Segment Start: Exercise inputs

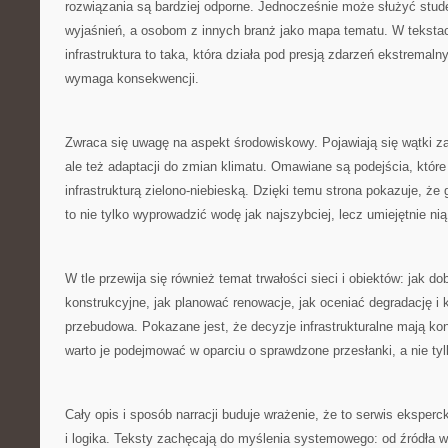
rozwiązania są bardziej odporne. Jednocześnie może służyć stu
wyjaśnień, a osobom z innych branż jako mapa tematu. W teksta
infrastruktura to taka, która działa pod presją zdarzeń ekstremalny
wymaga konsekwencji.
Zwraca się uwagę na aspekt środowiskowy. Pojawiają się wątki z
ale też adaptacji do zmian klimatu. Omawiane są podejścia, któr
infrastrukturą zielono-niebieską. Dzięki temu strona pokazuje, ż
to nie tylko wyprowadzić wodę jak najszybciej, lecz umiejętnie n
W tle przewija się również temat trwałości sieci i obiektów: jak do
konstrukcyjne, jak planować renowacje, jak oceniać degradację i k
przebudowa. Pokazane jest, że decyzje infrastrukturalne mają ko
warto je podejmować w oparciu o sprawdzone przesłanki, a nie tyl
Cały opis i sposób narracji buduje wrażenie, że to serwis ekspercki
i logika. Teksty zachęcają do myślenia systemowego: od źródła w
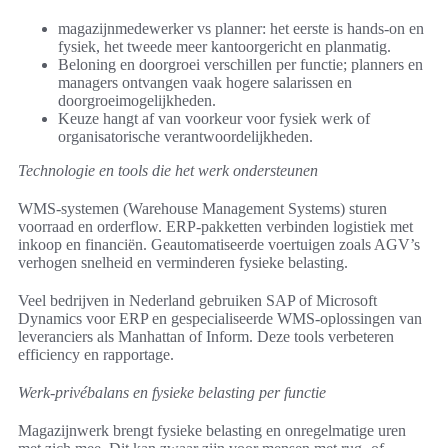
magazijnmedewerker vs planner: het eerste is hands‑on en
fysiek, het tweede meer kantoorgericht en planmatig.
Beloning en doorgroei verschillen per functie; planners en
managers ontvangen vaak hogere salarissen en
doorgroeimogelijkheden.
Keuze hangt af van voorkeur voor fysiek werk of
organisatorische verantwoordelijkheden.
Technologie en tools die het werk ondersteunen
WMS-systemen (Warehouse Management Systems) sturen
voorraad en orderflow. ERP-pakketten verbinden logistiek met
inkoop en financiën. Geautomatiseerde voertuigen zoals AGV’s
verhogen snelheid en verminderen fysieke belasting.
Veel bedrijven in Nederland gebruiken SAP of Microsoft
Dynamics voor ERP en gespecialiseerde WMS-oplossingen van
leveranciers als Manhattan of Inform. Deze tools verbeteren
efficiency en rapportage.
Werk-privébalans en fysieke belasting per functie
Magazijnwerk brengt fysieke belasting en onregelmatige uren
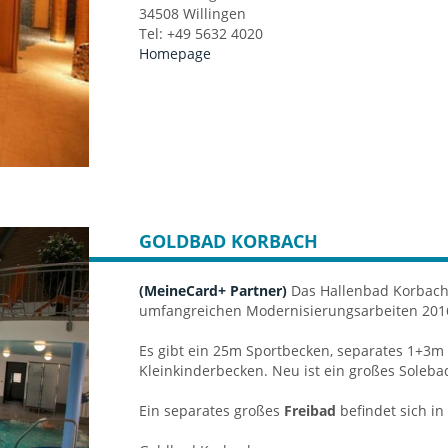
34508 Willingen
Tel: +49 5632 4020
Homepage
GOLDBAD KORBACH
(MeineCard+ Partner)
Das Hallenbad Korbach 
umfangreichen Modernisierungsarbeiten 2016
Es gibt ein 25m Sportbecken, separates 1+
Kleinkinderbecken. Neu ist ein großes Soleb
Ein separates großes
Freibad
befindet sich in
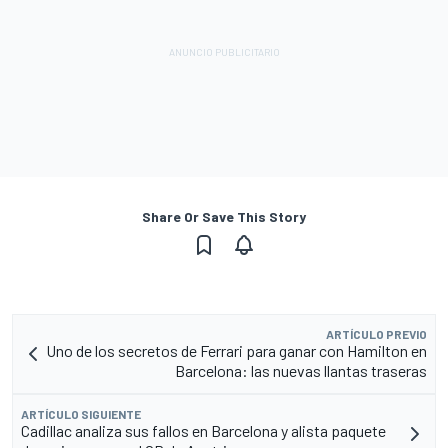
Share Or Save This Story
ARTÍCULO PREVIO
Uno de los secretos de Ferrari para ganar con Hamilton en
Barcelona: las nuevas llantas traseras
ARTÍCULO SIGUIENTE
Cadillac analiza sus fallos en Barcelona y alista paquete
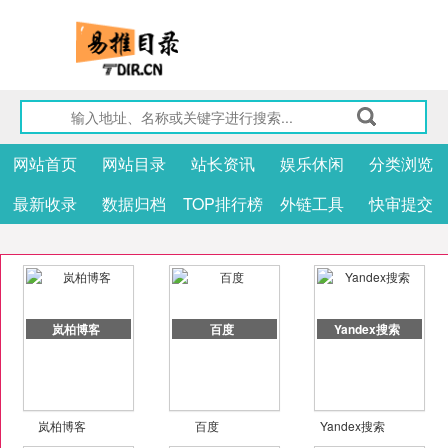
网站首页
网站目录
站长资讯
娱乐休闲
分类浏览
最新收录
数据归档
TOP排行榜
外链工具
快审提交
岚柏博客
百度
Yandex搜索
岚柏博客
百度
Yandex搜索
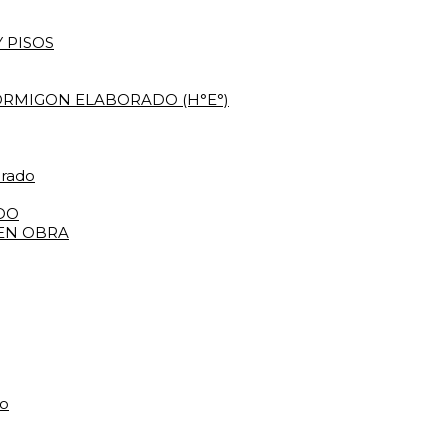
 PISOS
RMIGON ELABORADO (H°E°)
orado
DO
 EN OBRA
do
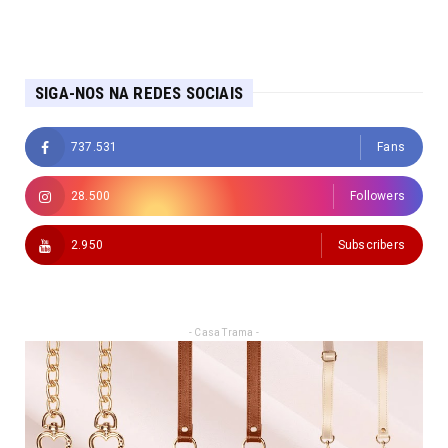
SIGA-NOS NA REDES SOCIAIS
737.531
Fans
28.500
Followers
2.950
Subscribers
- Casa Trama -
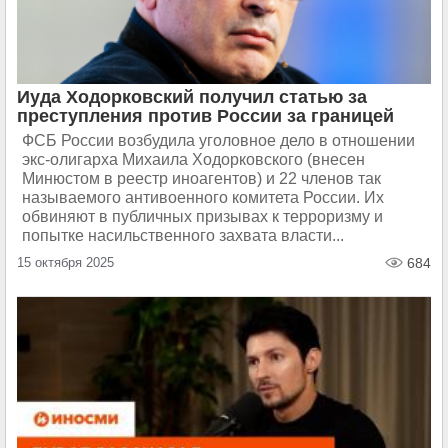
Иуда Ходорковский получил статью за
преступления против России за границей
ФСБ России возбудила уголовное дело в отношении
экс-олигарха Михаила Ходорковского (внесен
Минюстом в реестр иноагентов) и 22 членов так
называемого антивоенного комитета России. Их
обвиняют в публичных призывах к терроризму и
попытке насильственного захвата власти...
15 октября 2025
684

Segment End: Exercise inputs

* Instructions to follow *
Output, exactly and with no pictures, every line from the one that contains "befindet sich in" through the final line of the entries.

* Task solution *
befindet sich in
Share Or Save This Story
ARTÍCULO PREVIO
Uno de los secretos de Ferrari para ganar con Hamilton en
Barcelona: las nuevas llantas traseras
ARTÍCULO SIGUIENTE
Cadillac analiza sus fallos en Barcelona y alista paquete
网站首页
网站目录
站长资讯
娱乐休闲
分类浏览
最新收录
数据归档
TOP排行榜
外链工具
快审提交
岚柏博客
百度
Yandex搜索
岚柏博客
百度
Yandex搜索
 PISOS
RMIGON ELABORADO (H°E°)
orado
DO
 EN OBRA
do
SIGA-NOS NA REDES SOCIAIS
737.531
Fans
28.500
Followers
2.950
Subscribers
- Casa Trama -
Иуда Ходорковский получил статью за
преступления против России за границей
ФСБ России возбудила уголовное дело в отношении
экс-олигарха Михаила Ходорковского (внесен
Минюстом в реестр иноагентов) и 22 членов так
называемого антивоенного комитета России. Их
обвиняют в публичных призывах к терроризму и
попытке насильственного захвата власти...
15 октября 2025
684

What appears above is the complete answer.